In some cases, prescriptive analytics can be used in combination with digital imaging cameras at self-checkout. The camera identifies whether the item placed on the scale matches the product code entered by the customer. If there’s a mismatch, the register alerts the customer to the mistake, inviting him or her to re-enter the item. Prescriptive analytics can advise loss prevention of customers who frequently trigger the alerts.

SCOs Sliding

In a previous Voice, I spoke of how cashiers can commit “sliding” by passing items over their scanners without actually ringing them in. Customers can do the exact same thing at the self-checkout register, by scanning one item and placing it plus another item on the belt, or simply walking out with the item still in their cart.
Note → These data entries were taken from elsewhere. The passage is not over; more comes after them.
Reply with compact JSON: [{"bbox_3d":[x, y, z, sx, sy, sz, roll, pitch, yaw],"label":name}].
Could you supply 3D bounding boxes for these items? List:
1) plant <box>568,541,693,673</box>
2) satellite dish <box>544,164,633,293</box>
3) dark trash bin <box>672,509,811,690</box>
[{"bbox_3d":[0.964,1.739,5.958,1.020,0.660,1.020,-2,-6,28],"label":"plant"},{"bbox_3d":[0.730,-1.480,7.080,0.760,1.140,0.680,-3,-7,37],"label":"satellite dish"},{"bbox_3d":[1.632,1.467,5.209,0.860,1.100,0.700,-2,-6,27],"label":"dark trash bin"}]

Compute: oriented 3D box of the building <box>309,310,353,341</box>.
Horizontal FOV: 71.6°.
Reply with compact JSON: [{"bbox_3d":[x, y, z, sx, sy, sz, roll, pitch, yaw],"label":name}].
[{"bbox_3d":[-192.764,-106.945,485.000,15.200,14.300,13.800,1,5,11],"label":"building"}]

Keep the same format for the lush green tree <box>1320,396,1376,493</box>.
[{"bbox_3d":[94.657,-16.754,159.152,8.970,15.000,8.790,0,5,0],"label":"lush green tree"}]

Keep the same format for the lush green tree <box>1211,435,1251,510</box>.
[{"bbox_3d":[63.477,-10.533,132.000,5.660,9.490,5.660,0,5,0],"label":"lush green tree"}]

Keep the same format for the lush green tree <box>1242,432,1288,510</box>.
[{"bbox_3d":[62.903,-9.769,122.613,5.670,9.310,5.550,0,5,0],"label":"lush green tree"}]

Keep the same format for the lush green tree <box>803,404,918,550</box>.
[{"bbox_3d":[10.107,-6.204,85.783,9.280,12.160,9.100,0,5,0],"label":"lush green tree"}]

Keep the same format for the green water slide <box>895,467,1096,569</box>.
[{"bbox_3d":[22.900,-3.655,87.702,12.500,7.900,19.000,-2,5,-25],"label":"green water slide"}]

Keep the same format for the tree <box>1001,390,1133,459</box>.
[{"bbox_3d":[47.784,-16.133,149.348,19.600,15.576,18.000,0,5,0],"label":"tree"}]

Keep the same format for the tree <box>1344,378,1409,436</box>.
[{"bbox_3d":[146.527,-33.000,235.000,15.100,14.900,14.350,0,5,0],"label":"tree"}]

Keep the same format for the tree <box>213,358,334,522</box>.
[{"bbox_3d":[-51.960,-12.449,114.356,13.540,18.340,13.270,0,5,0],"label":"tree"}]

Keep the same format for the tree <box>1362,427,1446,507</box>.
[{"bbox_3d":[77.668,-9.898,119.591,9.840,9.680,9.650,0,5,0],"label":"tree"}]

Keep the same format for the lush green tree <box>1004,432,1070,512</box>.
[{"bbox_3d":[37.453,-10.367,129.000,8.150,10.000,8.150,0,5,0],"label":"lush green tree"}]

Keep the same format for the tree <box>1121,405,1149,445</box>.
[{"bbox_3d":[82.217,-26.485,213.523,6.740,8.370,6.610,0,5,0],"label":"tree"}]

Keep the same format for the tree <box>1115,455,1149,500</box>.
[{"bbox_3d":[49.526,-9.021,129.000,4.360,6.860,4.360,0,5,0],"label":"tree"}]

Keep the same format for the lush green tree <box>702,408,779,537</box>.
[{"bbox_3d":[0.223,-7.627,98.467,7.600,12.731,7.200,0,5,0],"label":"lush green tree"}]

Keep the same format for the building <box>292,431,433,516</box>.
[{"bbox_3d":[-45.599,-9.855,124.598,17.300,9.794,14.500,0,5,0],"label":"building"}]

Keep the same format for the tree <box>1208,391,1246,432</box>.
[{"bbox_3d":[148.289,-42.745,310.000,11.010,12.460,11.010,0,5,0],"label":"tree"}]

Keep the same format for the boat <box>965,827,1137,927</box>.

Prescriptive analytics can narrow in on the shoplifters and discourage them from future offenses. The solution clusters customers based on their typical transaction behaviors by type of checkout. For example, the solution may identify that Joe Smith only buys meat when he checks out at a staffed register—he never buys meat at self-checkout, despite the transactions being relatively similar in all other respects. This could indicate theft, and from there the solution can alert LP to launch an investigation, increase Joe’s risk status or flag him for a full or partial audit at his next SCO transaction.

Markdown Abuse

Markdowns are an essential part of retail as they encourage customers to buy near-expired or slow-selling products that would otherwise go in the trash for a loss. However, markdowns are rather easily abused by dishonest customers who can’t resist the allure of a massive discount on expensive products. This is especially prevalent after holidays, when unsold seasonal candy is marked down as much as 80 percent. Unfortunately, these tags are easily removed and added to more expensive items like meat or even energy drinks. If bought through self-checkout, there are no cashiers to recognize the suspicious markdown.

Prescriptive analytics provides a solution to this common problem. The best solutions leverage machine learning to identify the average benchmark level of markdowns per store, and from there consistently monitor the actual number of markdowns at any given time. Should a store experience an above-benchmark number of markdowns, an opportunity is generated and asset protection is alerted to launch an investigation. Alternatively, a prescriptive analytics solution can be configured to monitor the monetary value of markdowns (i.e. the amount of money the retailer is losing to markdowns). Again, if this value reaches abnormally high levels, asset protection is immediately alerted.

Stolen Credit Cards

Stolen credit cards are an increasing concern in retail. When a thief successfully steals one, his first stop is often the nearest retail store, where he spends the funds on gift cards before the credit card’s owner can cancel it. This is an increasingly common trend.

To avoid getting stuck with these fraudulent transactions, retailers can leverage prescriptive analytics to identify certain combinations of data behaviors that indicate credit-card fraud. One approach that has proven successful involves flagging transactions for which multiple declined credit cards were used to purchase multiple gift cards of increasing value (ex: a $50 gift card purchased, with a $500 gift card immediately after). The logic is that the credit cards were stolen and the thief is transferring the funds to gift cards, a little at a time. This incremental behavior determines which of the stolen cards are still active and tests the available credit on those confirmed active. When this happens, LP is alerted to launch an investigation, and any gift cards confirmed to have been purchased with stolen credit cards can be cancelled. The retailer avoids significant losses and does its part to help combat credit-card fraud.

With its ability to assess the risk of any basket containing fraudulently priced items and trigger audits or investigations as necessary, prescriptive analytics is an invaluable asset in retail’s battle against fraud in the self-checkout lanes. Having this robust solution in-house empowers retailers to minimize risk and losses, which translates into increased profits, margins, and revenue.